Mn-Bronze from above after 1 week pocket carry, polished areas revealing copper tones


----------



## magellan (Sep 29, 2017)

Thanks for posting those. Nice to see some action on this thread, given that these lights aren't that common. I'll be reposting my lights soon since my old link doesn't work and I have a new hosting service.


----------



## magellan (Sep 29, 2017)

Here it is.
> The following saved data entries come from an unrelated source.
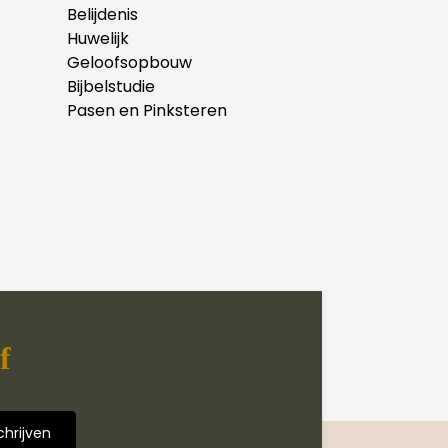
Belijdenis
Huwelijk
Geloofsopbouw
Bijbelstudie
Pasen en Pinksteren
f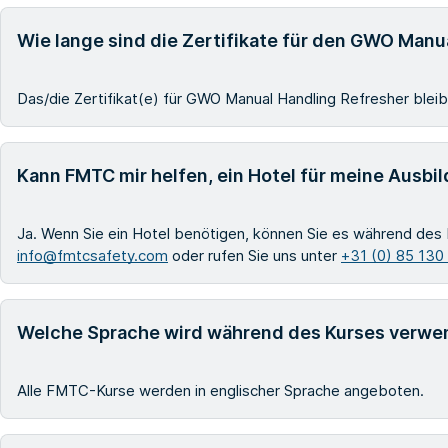
Wie lange sind die Zertifikate für den GWO Manu
Das/die Zertifikat(e) für GWO Manual Handling Refresher bleibe
Kann FMTC mir helfen, ein Hotel für meine Ausbi
Ja. Wenn Sie ein Hotel benötigen, können Sie es während des 
info@fmtcsafety.com
oder rufen Sie uns unter
+31 (0) 85 130
Welche Sprache wird während des Kurses verwe
Alle FMTC-Kurse werden in englischer Sprache angeboten.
This is a slightly different photo from the original, as it's missing the Tain BeCu but has the knife just for fun:

http://imgbox.com/z8qi79f8

From left to right, a Mac alumi-bronze, a Photon Fanatic one of a kind etched mokume gane CR2 just for variety, a Muyshondt alumi-bronze Aeon CR2, and the Steigerwald "The Sphere" bronze 14500/AA light.


----------



## xdayv (Sep 29, 2017)

I'm really liking the darker tone of patina from the Mn-Bronze!

@magellan - how do you keep them shiny?


----------



## magellan (Sep 29, 2017)

I prefer shiny to a patina sometimes, so I just polish them occasionally.


----------



## ven (Sep 29, 2017)

WOW, your work is beyond beautiful Thetasigma


----------



## magellan (Sep 29, 2017)

A photo of the Tain BeCu that was missing from the last photo, along with my rarest brass, the one of a kind Mac brass Knurly, my rarest copper, the 1 of 5 TnC AR-PR, and the rare ARC brass UV AAA light. (Actually the seller said this was a copy of the prototype, so I assume this is the only copy of the light which never went into production).

http://imgbox.com/8inTeR7L


----------